Supplied information:
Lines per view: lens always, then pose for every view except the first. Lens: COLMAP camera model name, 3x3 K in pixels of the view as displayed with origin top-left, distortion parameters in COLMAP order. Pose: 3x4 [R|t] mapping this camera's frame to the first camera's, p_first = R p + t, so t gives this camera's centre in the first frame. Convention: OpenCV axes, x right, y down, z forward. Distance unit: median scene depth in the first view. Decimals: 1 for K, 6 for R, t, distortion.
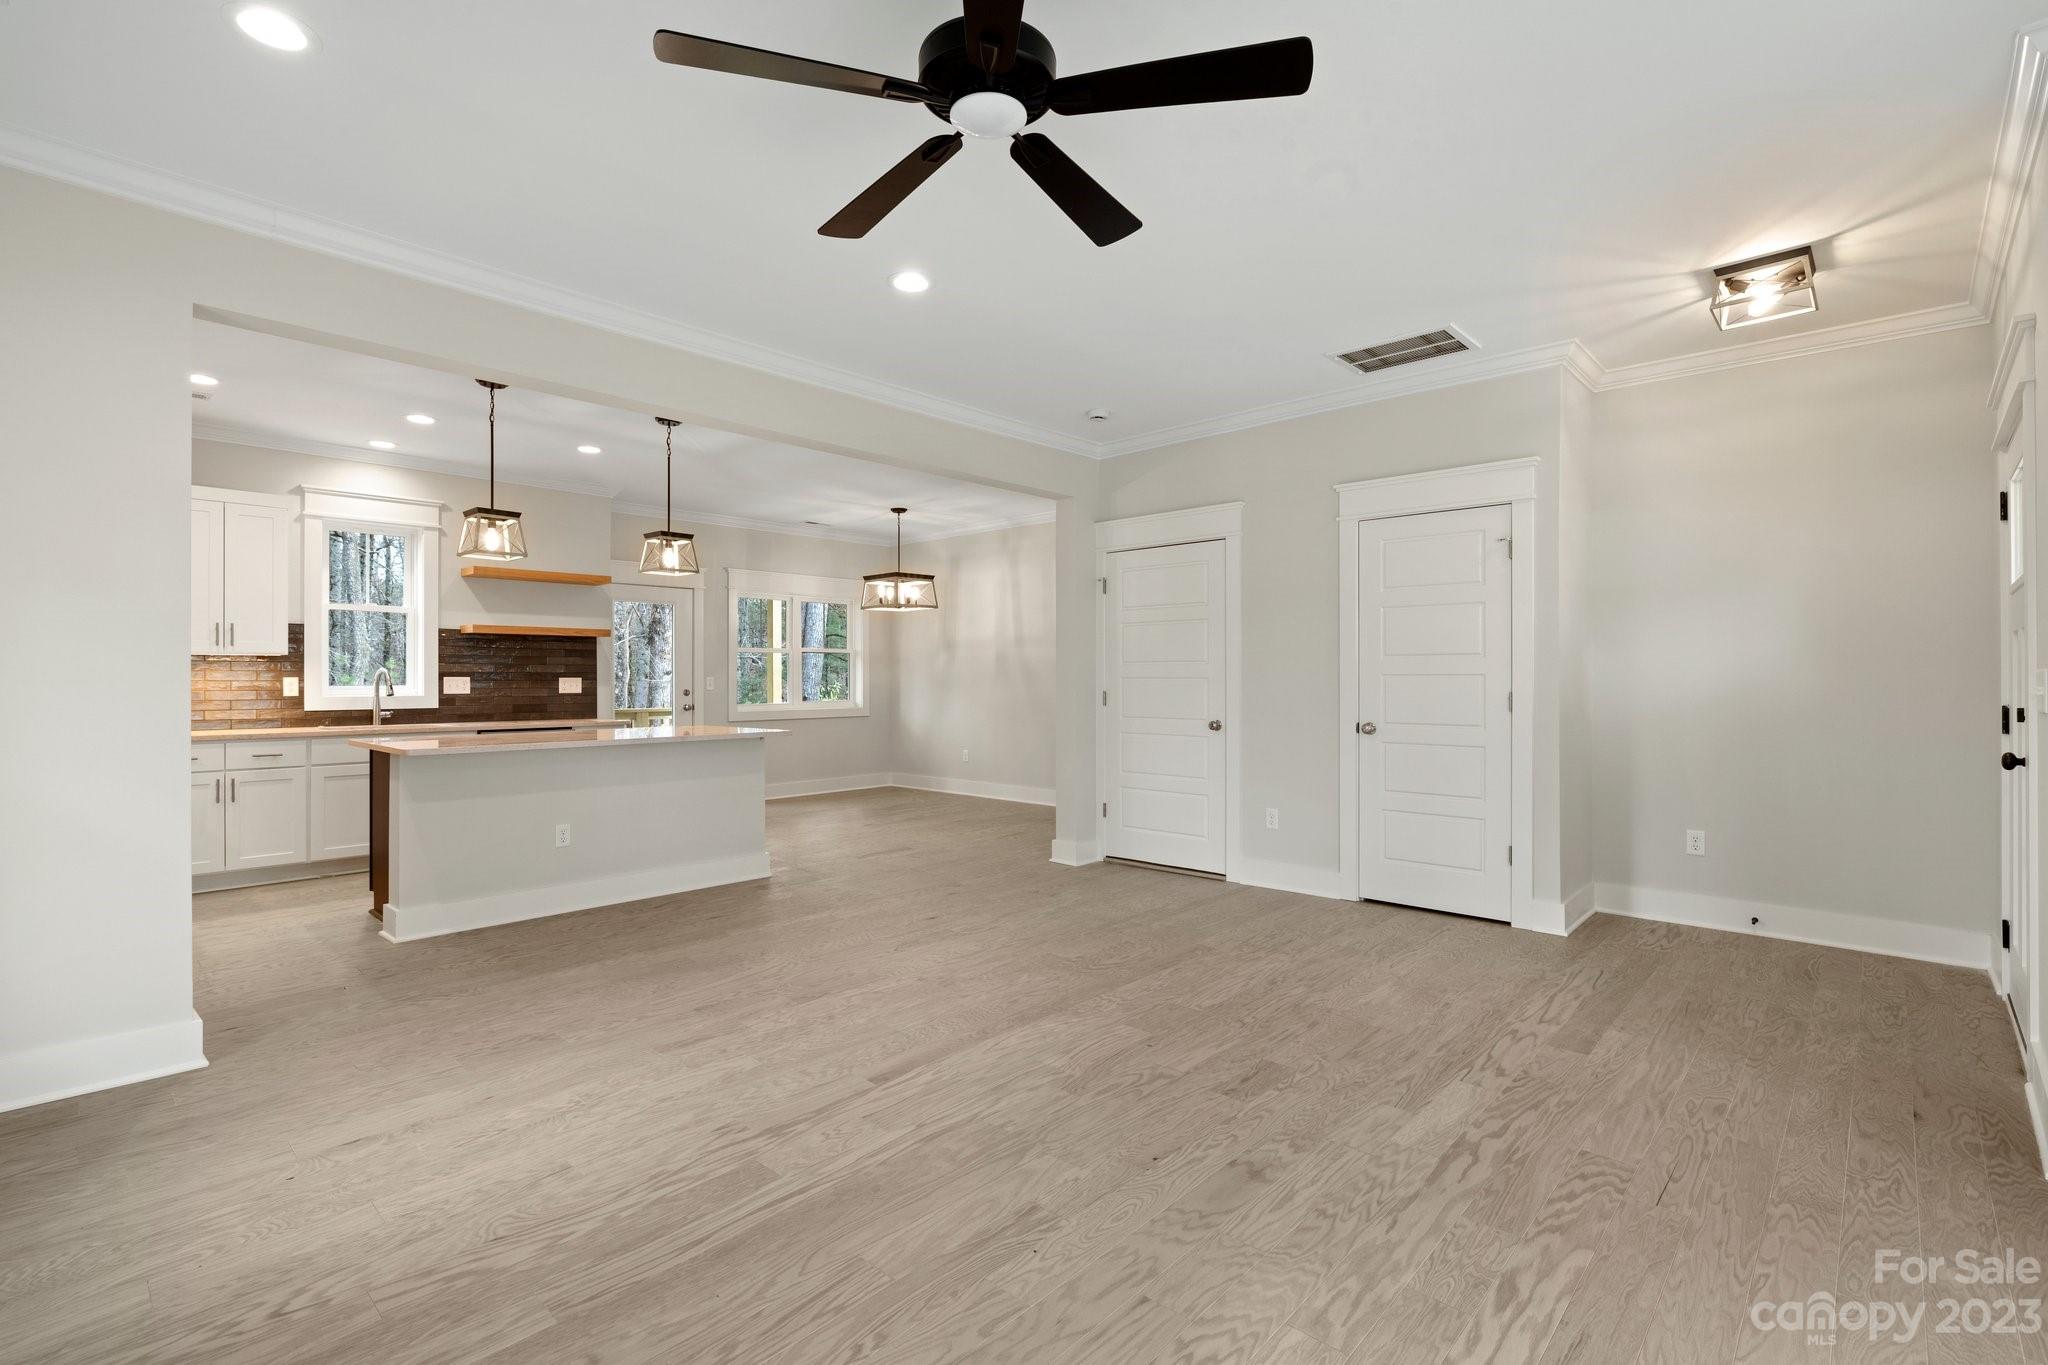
lens RADIAL K [[927.3, 0, 1031.4], [0, 927.3, 673.8], [0, 0, 1]] dist [-0.005214, 0.000181]
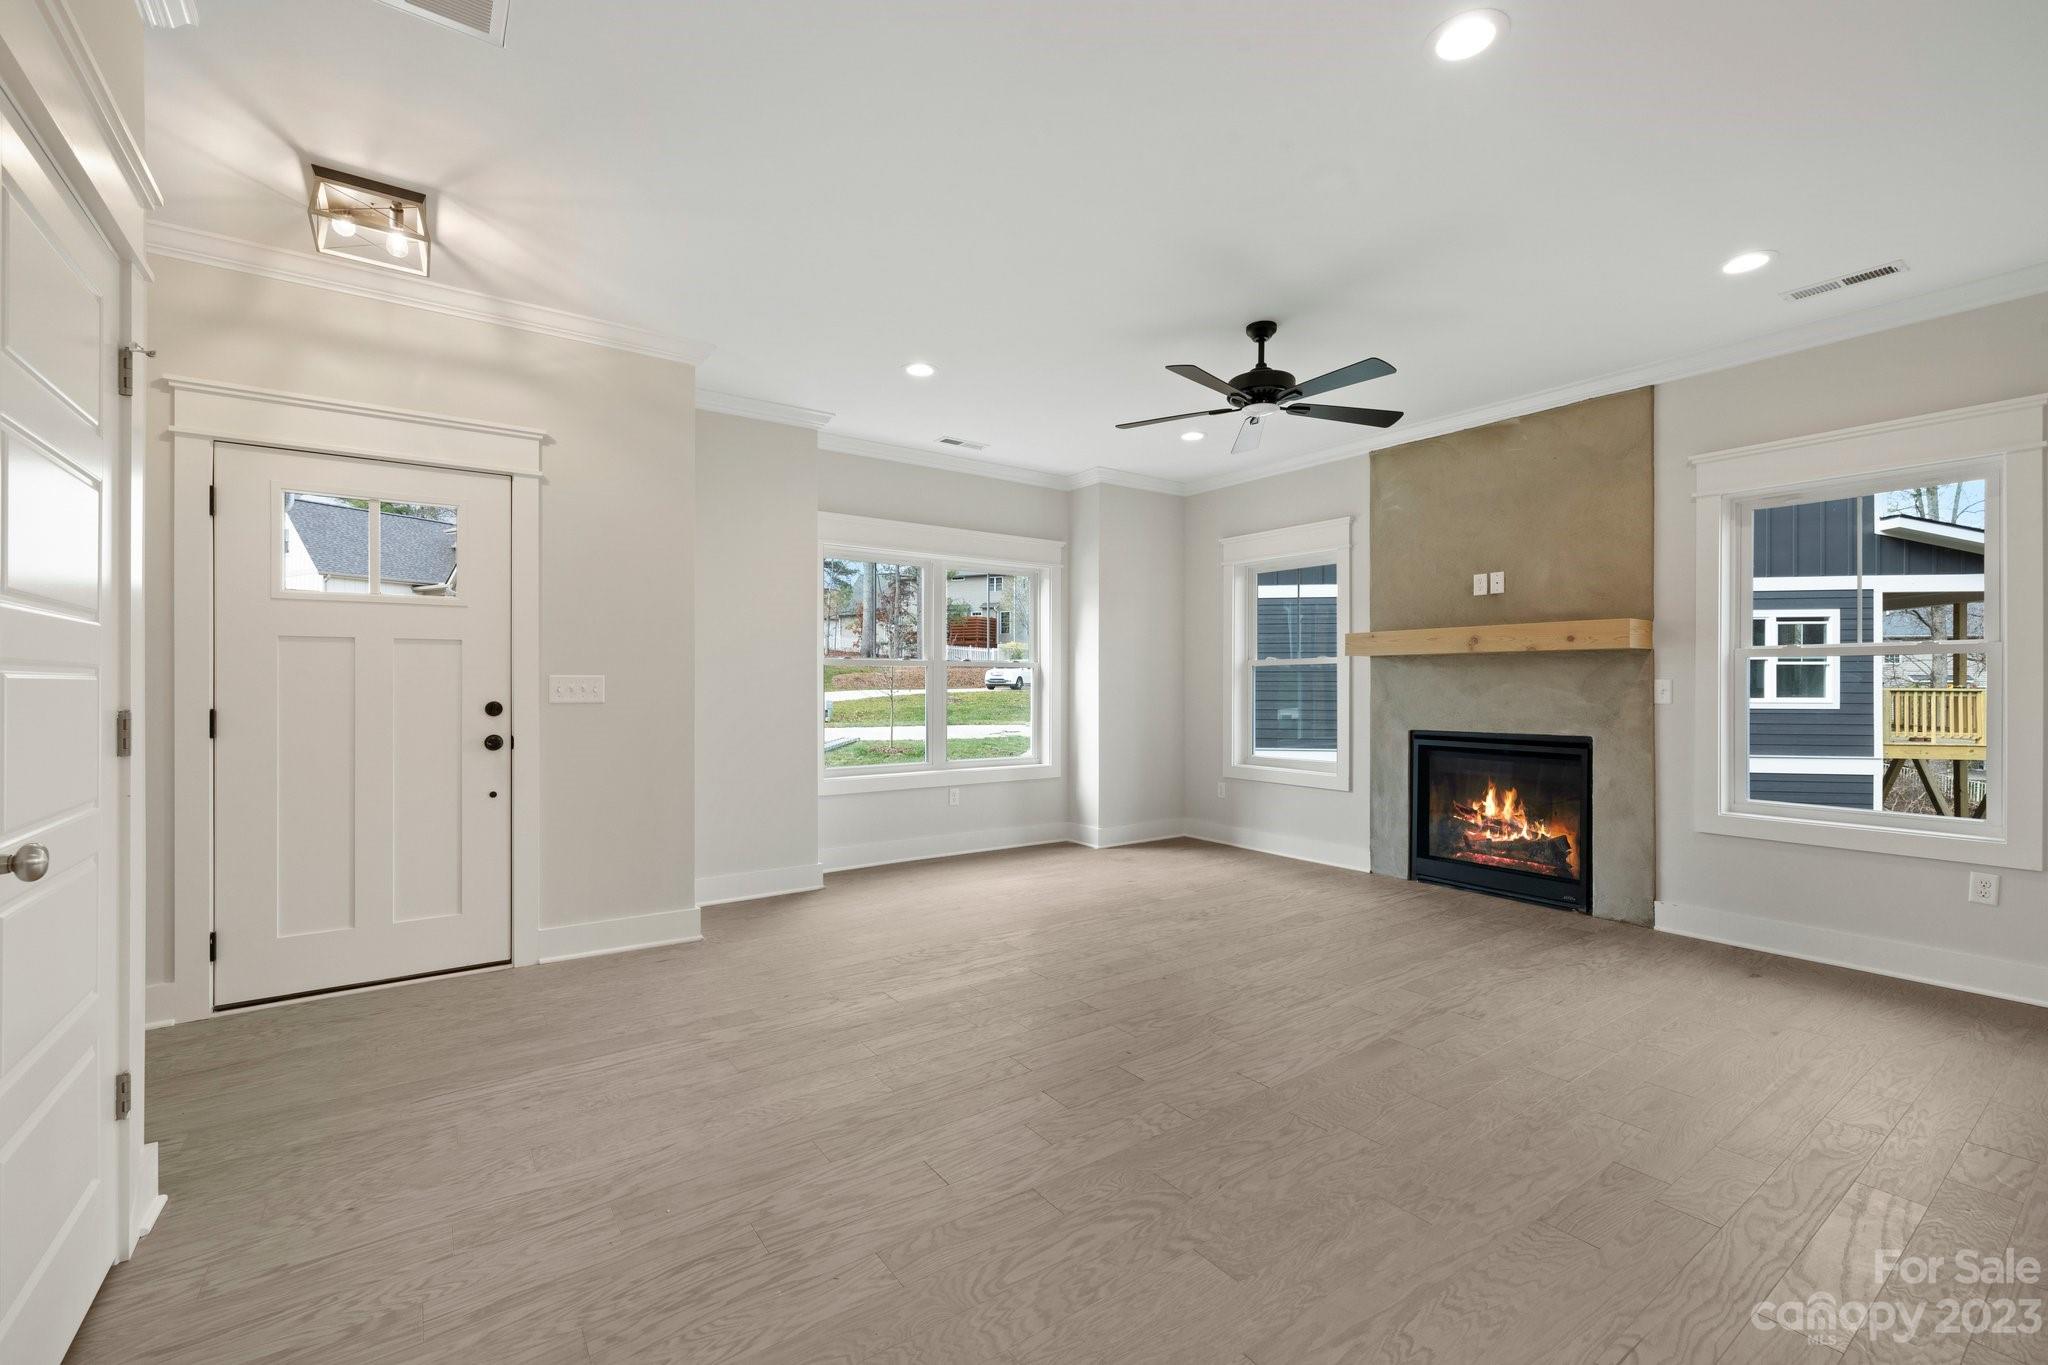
lens RADIAL K [[861.0, 0, 1026.0], [0, 861.0, 681.8], [0, 0, 1]] dist [-0.000247, -0.000023]
pose [[-0.979091, 0.001124, 0.203419, 0.023793], [-0.000491, 0.999969, -0.007891, 0.006866], [-0.203421, -0.007826, -0.979060, 0.971351]]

Exercise aim:
Write out every line of the material above word for word, leaving out the pictures.

Your solution:
Lines per view: lens always, then pose for every view except the first. Lens: COLMAP camera model name, 3x3 K in pixels of the view as displayed with origin top-left, distortion parameters in COLMAP order. Pose: 3x4 [R|t] mapping this camera's frame to the first camera's, p_first = R p + t, so t gives this camera's centre in the first frame. Convention: OpenCV axes, x right, y down, z forward. Distance unit: median scene depth in the first view. Decimals: 1 for K, 6 for R, t, distortion.
lens RADIAL K [[927.3, 0, 1031.4], [0, 927.3, 673.8], [0, 0, 1]] dist [-0.005214, 0.000181]
lens RADIAL K [[861.0, 0, 1026.0], [0, 861.0, 681.8], [0, 0, 1]] dist [-0.000247, -0.000023]
pose [[-0.979091, 0.001124, 0.203419, 0.023793], [-0.000491, 0.999969, -0.007891, 0.006866], [-0.203421, -0.007826, -0.979060, 0.971351]]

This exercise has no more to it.